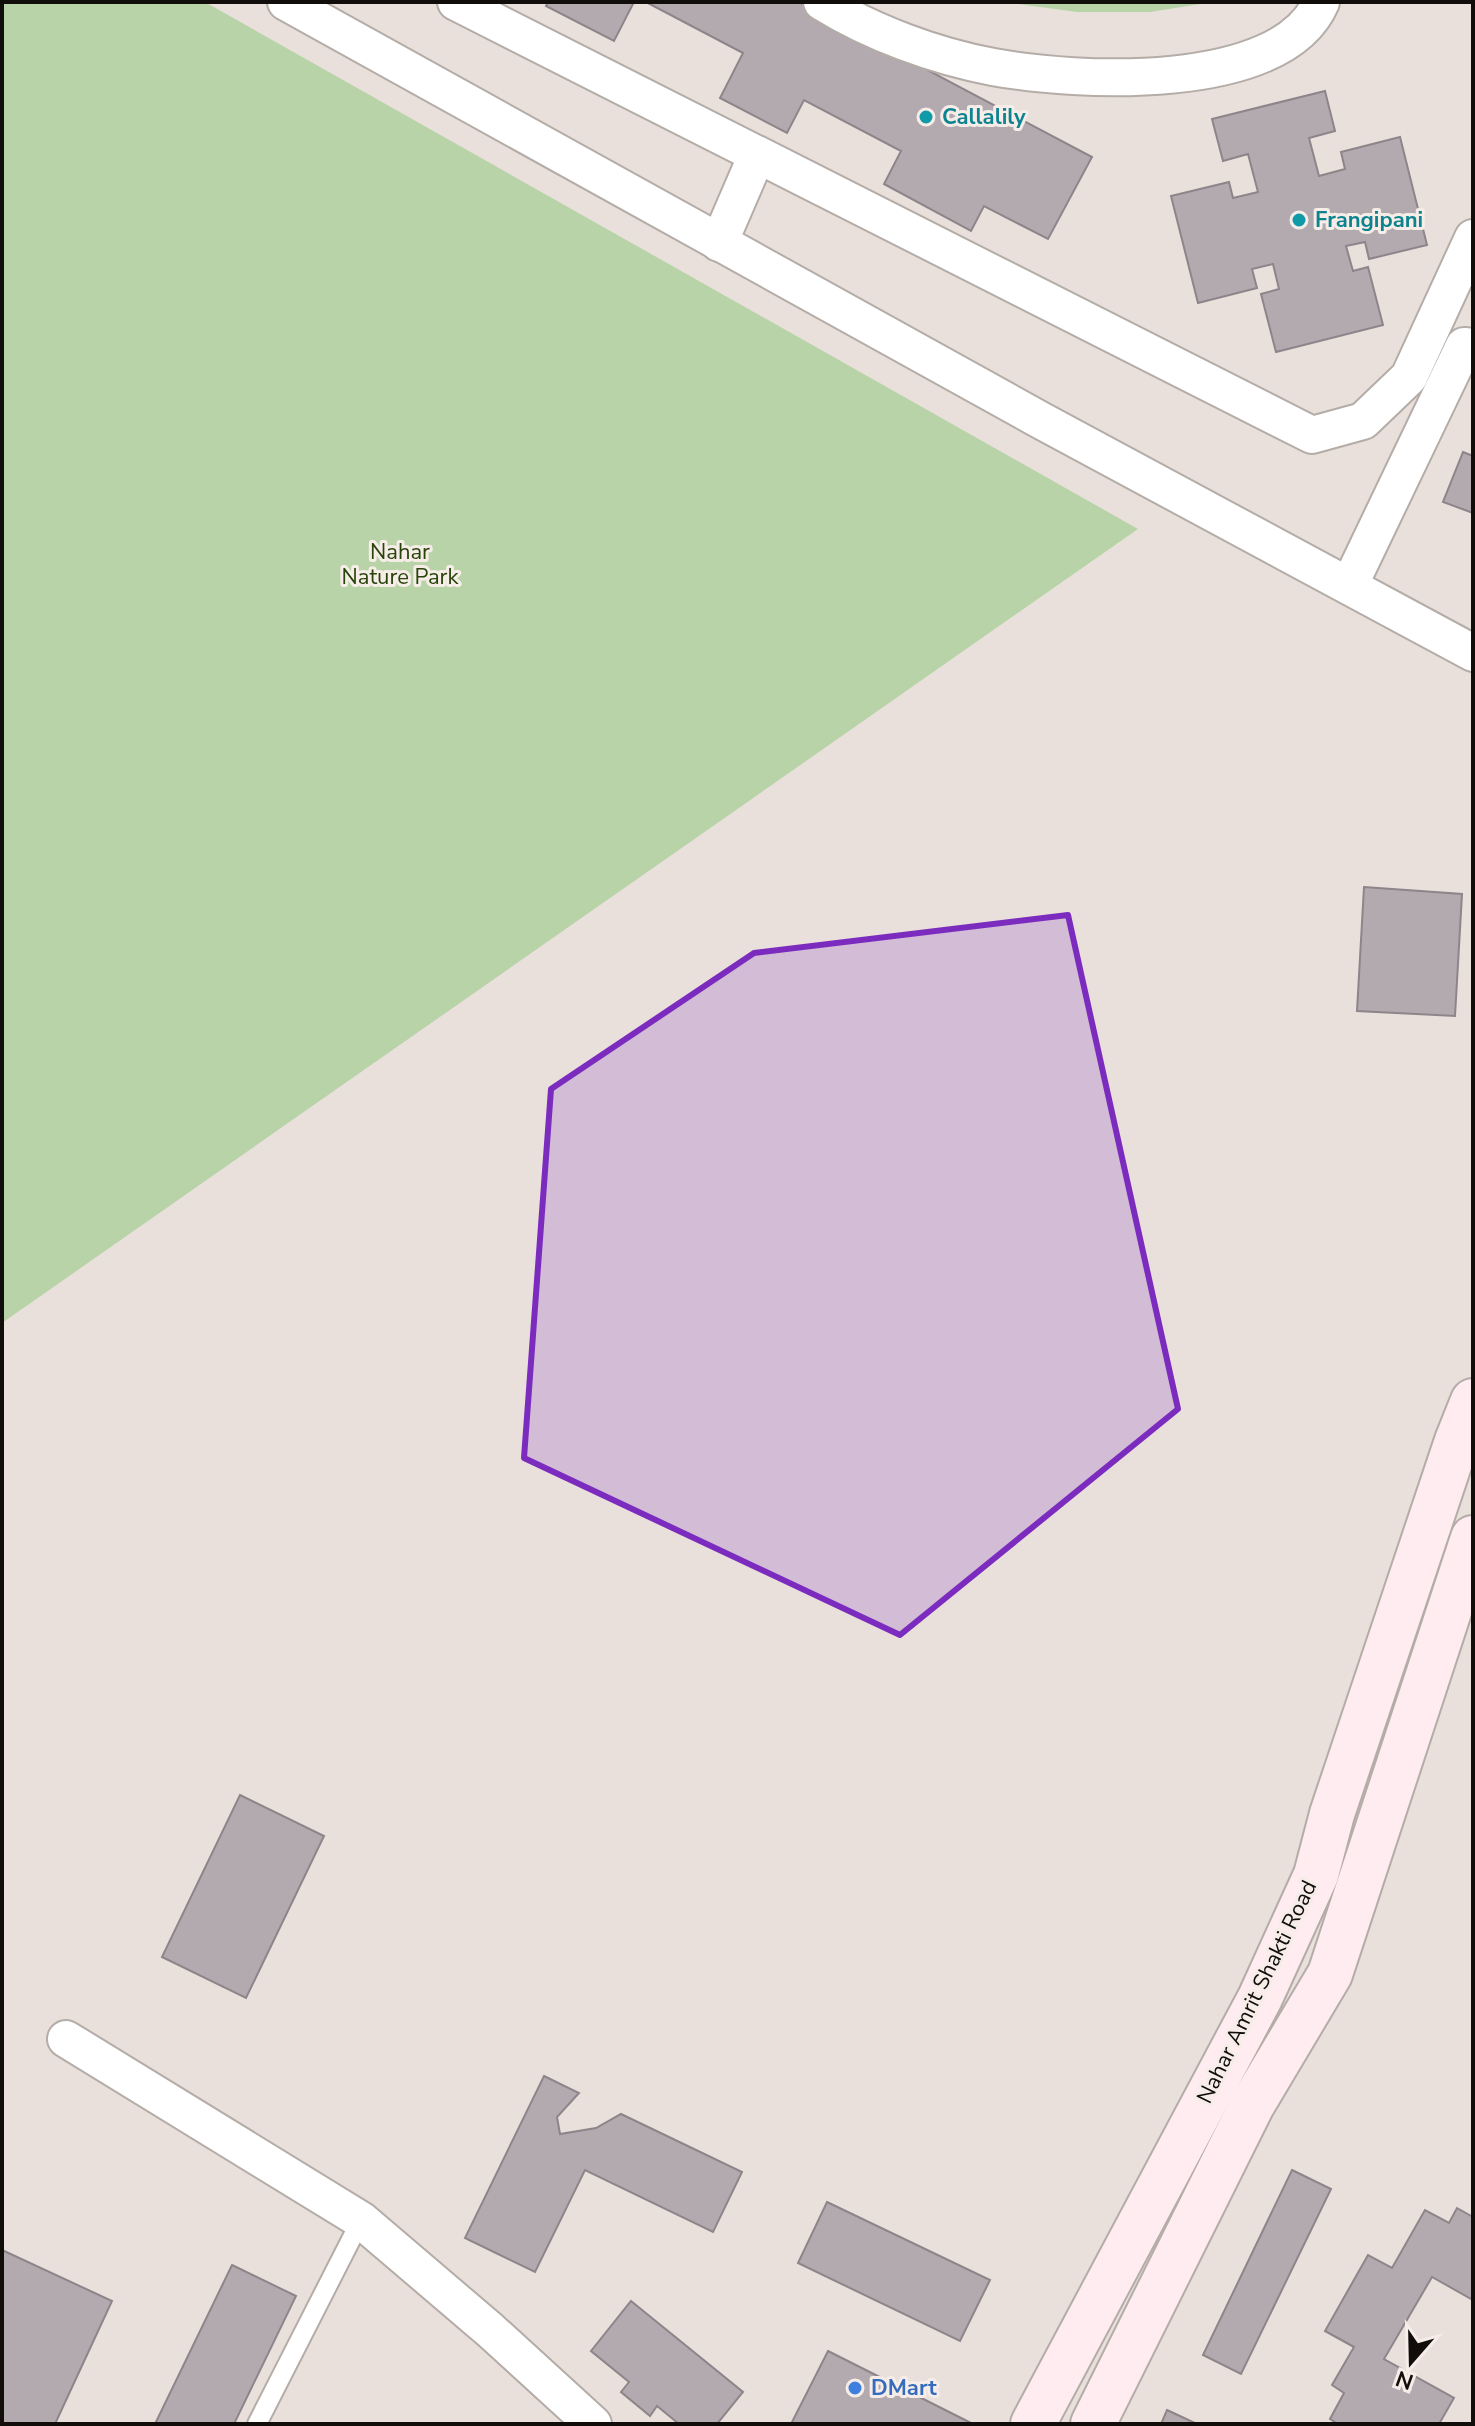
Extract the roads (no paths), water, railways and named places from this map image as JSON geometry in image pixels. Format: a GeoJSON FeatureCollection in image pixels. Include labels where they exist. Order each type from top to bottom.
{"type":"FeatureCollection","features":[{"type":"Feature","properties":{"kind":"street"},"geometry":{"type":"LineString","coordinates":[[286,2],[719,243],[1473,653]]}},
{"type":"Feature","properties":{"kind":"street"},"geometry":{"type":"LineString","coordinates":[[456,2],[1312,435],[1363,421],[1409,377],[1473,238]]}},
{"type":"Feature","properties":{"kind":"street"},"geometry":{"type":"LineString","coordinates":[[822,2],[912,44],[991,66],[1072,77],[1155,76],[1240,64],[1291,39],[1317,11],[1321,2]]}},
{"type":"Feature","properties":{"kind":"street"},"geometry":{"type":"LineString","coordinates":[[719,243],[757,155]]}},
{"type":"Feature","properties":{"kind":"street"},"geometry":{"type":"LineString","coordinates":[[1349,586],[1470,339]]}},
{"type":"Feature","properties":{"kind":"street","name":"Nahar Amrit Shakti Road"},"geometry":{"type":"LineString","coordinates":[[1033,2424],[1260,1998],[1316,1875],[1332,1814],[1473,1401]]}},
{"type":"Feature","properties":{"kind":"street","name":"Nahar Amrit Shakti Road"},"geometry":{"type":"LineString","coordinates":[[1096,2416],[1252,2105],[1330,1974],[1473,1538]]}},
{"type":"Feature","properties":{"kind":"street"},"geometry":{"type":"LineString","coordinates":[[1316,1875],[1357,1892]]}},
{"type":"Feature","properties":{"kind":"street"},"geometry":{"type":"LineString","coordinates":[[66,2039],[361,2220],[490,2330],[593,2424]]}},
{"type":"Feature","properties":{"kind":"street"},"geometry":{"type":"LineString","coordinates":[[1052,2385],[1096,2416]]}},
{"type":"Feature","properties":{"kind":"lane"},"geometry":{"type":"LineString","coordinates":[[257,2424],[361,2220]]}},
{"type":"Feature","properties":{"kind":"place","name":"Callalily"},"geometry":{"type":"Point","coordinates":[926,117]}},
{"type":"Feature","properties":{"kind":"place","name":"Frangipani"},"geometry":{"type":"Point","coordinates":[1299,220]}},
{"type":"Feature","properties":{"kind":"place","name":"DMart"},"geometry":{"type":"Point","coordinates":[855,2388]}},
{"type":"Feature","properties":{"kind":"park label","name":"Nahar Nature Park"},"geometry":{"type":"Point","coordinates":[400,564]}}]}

········

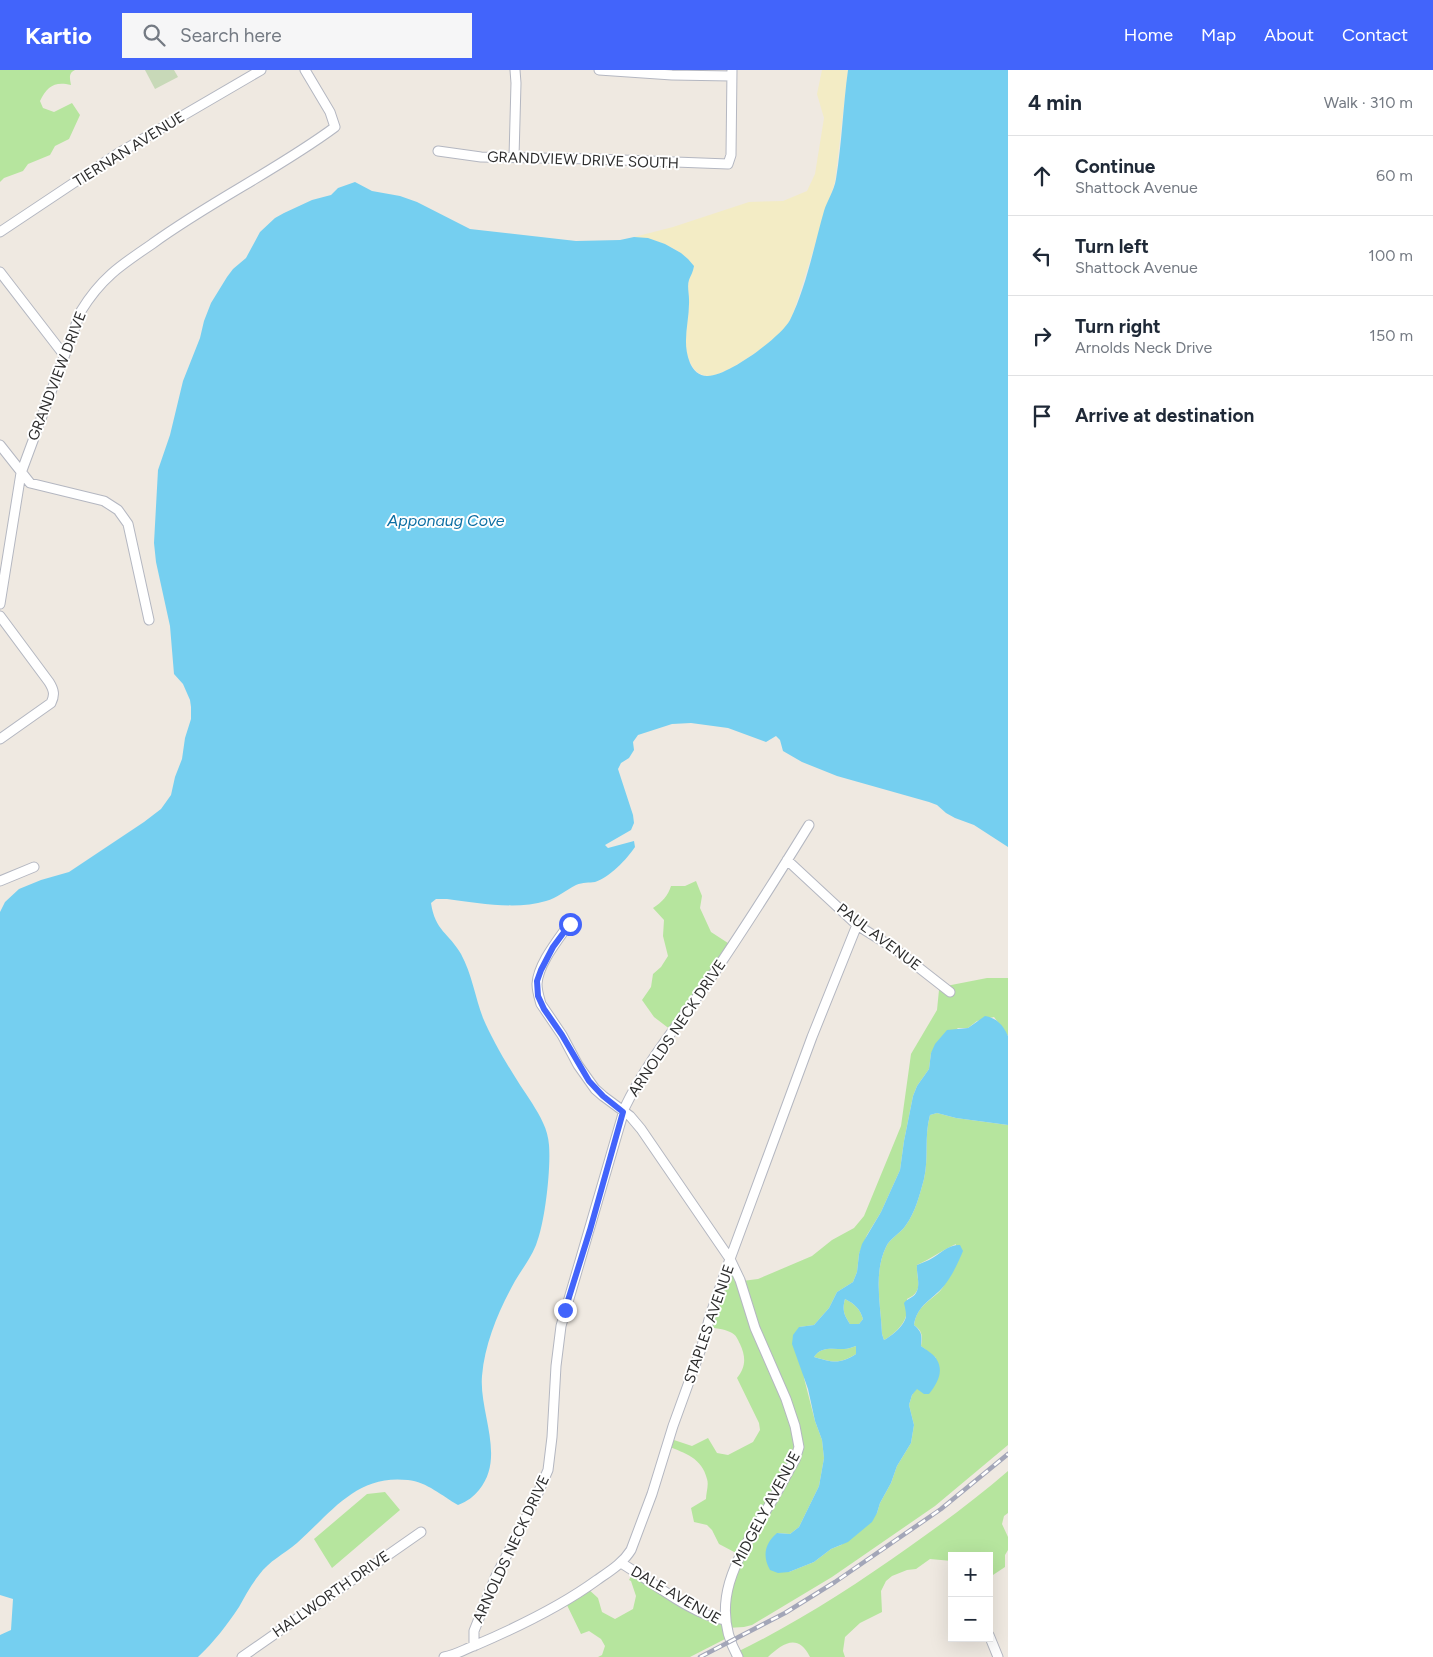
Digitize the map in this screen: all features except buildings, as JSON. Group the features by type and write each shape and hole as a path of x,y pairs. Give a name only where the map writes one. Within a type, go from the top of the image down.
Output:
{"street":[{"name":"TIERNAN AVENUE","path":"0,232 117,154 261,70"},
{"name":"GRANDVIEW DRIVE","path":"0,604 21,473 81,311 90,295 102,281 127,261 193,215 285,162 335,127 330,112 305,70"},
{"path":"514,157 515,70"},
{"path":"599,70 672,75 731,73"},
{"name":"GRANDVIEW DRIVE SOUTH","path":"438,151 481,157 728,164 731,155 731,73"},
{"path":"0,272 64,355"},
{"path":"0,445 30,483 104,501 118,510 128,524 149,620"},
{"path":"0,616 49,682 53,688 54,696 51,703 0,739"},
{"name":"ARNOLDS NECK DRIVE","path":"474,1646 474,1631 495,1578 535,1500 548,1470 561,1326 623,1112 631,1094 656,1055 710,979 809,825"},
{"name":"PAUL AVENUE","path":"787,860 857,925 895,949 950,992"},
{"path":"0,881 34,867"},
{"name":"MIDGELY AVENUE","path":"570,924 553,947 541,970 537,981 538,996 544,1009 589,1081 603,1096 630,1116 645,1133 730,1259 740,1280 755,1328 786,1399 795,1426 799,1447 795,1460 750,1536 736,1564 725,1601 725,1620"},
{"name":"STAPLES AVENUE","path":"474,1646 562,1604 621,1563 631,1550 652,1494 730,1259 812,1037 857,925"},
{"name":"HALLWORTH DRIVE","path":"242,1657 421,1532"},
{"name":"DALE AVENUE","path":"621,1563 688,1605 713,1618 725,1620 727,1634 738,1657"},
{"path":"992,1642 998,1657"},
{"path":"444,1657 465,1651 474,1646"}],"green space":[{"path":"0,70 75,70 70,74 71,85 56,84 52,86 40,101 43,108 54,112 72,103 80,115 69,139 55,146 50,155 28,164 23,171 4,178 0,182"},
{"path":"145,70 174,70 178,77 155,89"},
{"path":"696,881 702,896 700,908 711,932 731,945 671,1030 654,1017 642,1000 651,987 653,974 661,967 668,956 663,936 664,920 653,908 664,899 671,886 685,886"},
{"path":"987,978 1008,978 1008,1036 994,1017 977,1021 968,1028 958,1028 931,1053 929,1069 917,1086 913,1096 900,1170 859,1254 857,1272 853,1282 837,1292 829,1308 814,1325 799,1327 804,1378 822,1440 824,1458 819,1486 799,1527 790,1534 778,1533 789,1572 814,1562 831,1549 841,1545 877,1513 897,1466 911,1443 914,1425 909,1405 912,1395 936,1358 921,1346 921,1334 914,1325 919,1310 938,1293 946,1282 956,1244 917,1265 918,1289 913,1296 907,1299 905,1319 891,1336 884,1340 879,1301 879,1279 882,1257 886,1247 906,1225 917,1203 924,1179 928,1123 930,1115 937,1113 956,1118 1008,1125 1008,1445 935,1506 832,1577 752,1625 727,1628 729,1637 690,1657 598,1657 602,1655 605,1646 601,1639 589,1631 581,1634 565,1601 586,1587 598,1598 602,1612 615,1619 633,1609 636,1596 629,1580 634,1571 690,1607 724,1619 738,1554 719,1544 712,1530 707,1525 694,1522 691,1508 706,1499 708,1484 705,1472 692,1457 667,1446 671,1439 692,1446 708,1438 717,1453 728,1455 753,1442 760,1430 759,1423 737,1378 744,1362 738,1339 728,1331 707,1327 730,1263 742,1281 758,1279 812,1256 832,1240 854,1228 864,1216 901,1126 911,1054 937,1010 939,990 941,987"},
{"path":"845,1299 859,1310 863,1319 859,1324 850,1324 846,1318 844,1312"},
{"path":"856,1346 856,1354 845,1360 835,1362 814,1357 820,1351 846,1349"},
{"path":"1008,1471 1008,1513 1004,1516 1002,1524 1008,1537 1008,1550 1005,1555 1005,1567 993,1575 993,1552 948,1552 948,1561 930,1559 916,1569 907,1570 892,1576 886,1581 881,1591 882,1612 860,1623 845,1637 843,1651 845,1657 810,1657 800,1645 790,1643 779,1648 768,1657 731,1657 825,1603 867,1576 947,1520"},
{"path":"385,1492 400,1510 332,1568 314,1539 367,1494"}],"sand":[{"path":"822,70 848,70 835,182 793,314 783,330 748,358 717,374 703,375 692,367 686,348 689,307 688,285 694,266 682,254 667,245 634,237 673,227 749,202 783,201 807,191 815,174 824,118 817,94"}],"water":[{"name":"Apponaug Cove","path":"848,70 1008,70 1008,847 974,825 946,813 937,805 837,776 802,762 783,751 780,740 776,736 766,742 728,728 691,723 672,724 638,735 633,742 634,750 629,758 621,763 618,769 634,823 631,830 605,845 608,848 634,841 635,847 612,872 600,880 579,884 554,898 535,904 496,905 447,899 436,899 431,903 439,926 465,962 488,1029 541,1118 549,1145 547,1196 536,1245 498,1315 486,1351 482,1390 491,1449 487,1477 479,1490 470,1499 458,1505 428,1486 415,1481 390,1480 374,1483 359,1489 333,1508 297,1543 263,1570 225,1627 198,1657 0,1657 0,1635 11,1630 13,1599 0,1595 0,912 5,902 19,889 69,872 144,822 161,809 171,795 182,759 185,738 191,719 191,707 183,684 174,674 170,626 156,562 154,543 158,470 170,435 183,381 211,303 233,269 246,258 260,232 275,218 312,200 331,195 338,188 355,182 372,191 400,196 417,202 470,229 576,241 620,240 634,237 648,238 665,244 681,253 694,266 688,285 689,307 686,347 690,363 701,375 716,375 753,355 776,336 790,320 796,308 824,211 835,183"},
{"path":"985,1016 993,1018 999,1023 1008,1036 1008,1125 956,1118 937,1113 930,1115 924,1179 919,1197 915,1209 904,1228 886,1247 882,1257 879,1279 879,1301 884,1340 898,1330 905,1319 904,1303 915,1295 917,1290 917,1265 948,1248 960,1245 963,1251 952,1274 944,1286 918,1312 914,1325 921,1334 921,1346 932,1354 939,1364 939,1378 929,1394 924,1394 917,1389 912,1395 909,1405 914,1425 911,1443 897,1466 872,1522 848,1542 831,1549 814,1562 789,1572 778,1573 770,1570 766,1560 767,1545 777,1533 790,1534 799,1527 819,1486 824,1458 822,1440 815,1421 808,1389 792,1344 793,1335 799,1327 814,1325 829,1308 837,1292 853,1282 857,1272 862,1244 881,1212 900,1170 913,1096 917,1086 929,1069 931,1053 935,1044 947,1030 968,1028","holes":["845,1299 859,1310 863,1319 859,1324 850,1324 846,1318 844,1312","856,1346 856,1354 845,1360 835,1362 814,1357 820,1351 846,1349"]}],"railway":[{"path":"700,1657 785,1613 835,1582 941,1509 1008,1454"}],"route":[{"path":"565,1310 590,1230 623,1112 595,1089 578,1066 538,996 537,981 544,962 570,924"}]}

········

The lines to return are those holding the string "from" anywhere in the listing above.

Extract the roads (no paths), water, railways and named places from this map image as JSON geometry in image pixels. Format: a GeoJSON FeatureCollection in image pixels. Include labels where they exist. Order each type from top to bottom.
Digitize the map in this screen: all features except buildings, as JSON. Group the features by type and write each shape and hole as a path of x,y pairs. Give a name only where the map writes one. Within a type, go from the top of the image down.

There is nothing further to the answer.